9.       During your employment you shall devote your full time and efforts to
         Phoenix and shall not, directly or indirectly, engage in any business
         competitive with or similar to any business carried on by Phoenix, its
         subsidiaries, affiliates or alliance partners.

10.      You shall sign concurrently herewith a Confidentiality, Proprietary
         Rights, Regulatory Compliance and Non-Competition Agreement (Schedule
         B; also associated code of conduct) with Phoenix, as amended from time
         to time, which Agreement shall be, in form and content, satisfactory to
         Phoenix.

11.      You hereby agree that any breach by yourself of Sections 1 or 9 of this
         Employment Agreement, or of the Confidentiality, Proprietary Rights,
         Regulatory Compliance and Non-Competition Agreement, will entitle
         Phoenix to damages of Can$200,000, which amount shall not be reduced
         for partial performance or any other reason whatsoever. You also agree
         that any breach of the Non-Competition or Non-Solicitation provisions
         of the Confidentiality, Proprietary Rights, Regulatory Compliance and
         Non-Competition Agreement will entitle Phoenix to damages of
         Can$1,000,000. which amount shall not be reduced for partial
         performance or any other reason whatsoever. You will not be considered
         in breach of Section 1 of this Employment Agreement if you are unable
         to start work with Phoenix on the date specified in Section 1, due to
         illness or other personal indisposition.

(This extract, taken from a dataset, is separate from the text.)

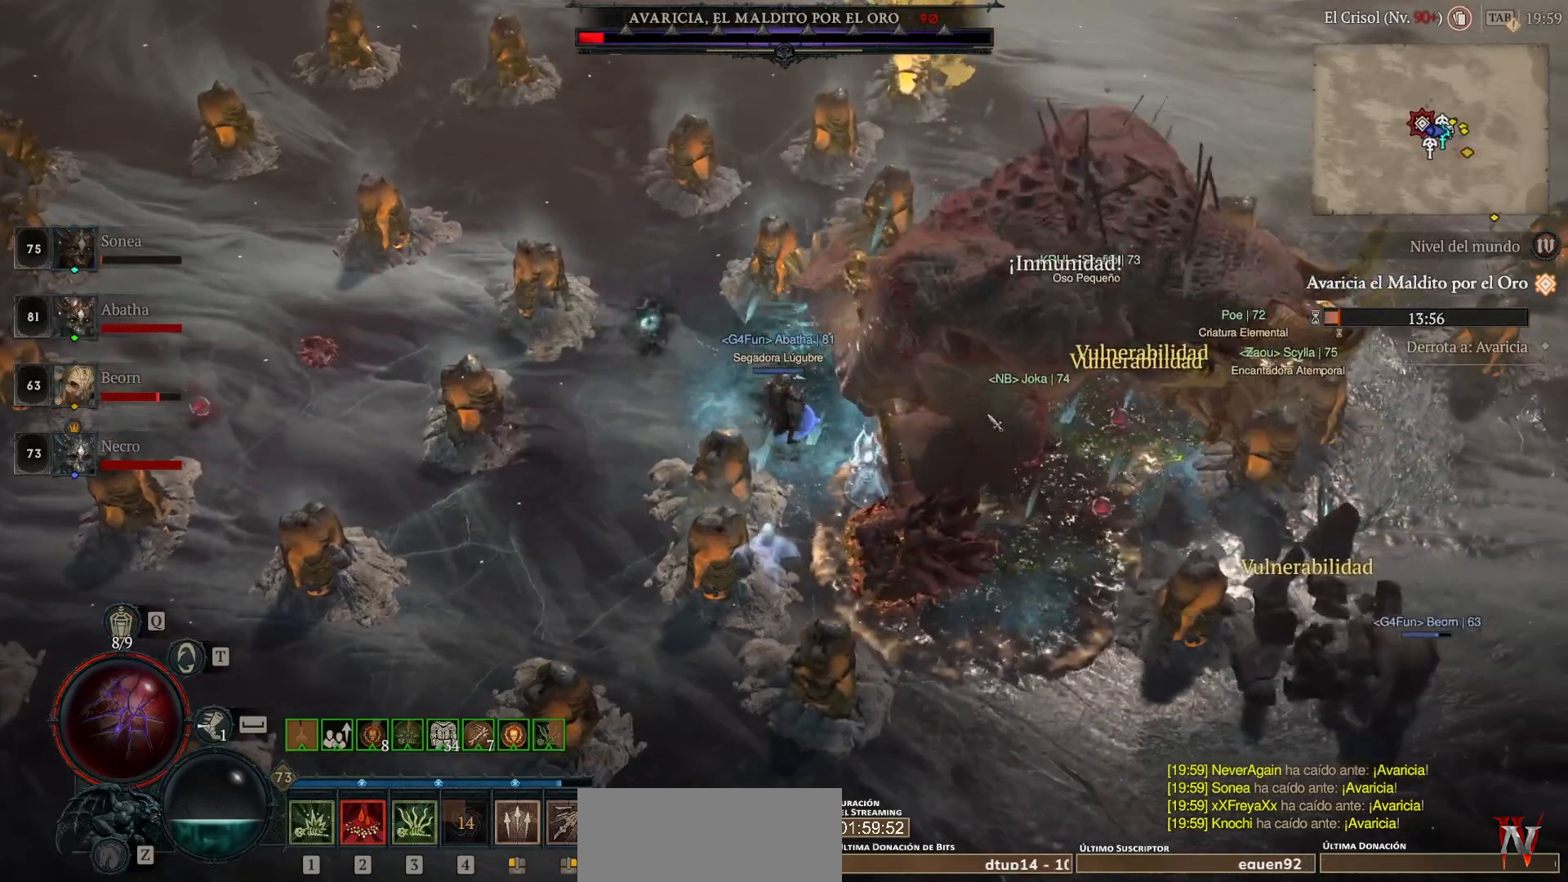
{"keys": ["shift"], "mouse": ["right"], "events": [[120, "mouse_right", "up"], [200, "mouse_right", "down"], [360, "mouse_right", "up"], [440, "mouse_right", "down"]]}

12.      You understand fully the provisions of this Agreement and the
         Confidentiality, Proprietary Rights, Regulatory Compliance and
         Non-Competition Agreement, having had ample opportunity to review same
         and consult counsel, if desired. You recognize that, consistent with
         Phoenix's policies for all of its executives and senior managers who
         have equity in the company or who receive stock options, this agreement
         binds you to non-competition restrictions after your employment with
         Phoenix ceases.

13.      The parties have agreed that this Agreement be drafted in English. Les
         parties ont convenue que cette convention soit redigee en anglais.

14.      This agreement shall be interpreted under the laws of Belgium.





If you are in agreement with the above mentioned terms and conditions, kindly
signify your consent by initialing each page and signing a counterpart of this
letter.

                                       Yours very truly,
                                       Phoenix International Life Sciences Inc.

                                         /s/ John W. Hooper
                                       -------------------------
                                       per John W. Hooper, Ph.D.
                                       Chairman and CEO


Accepted on this 7th day of August, 1997.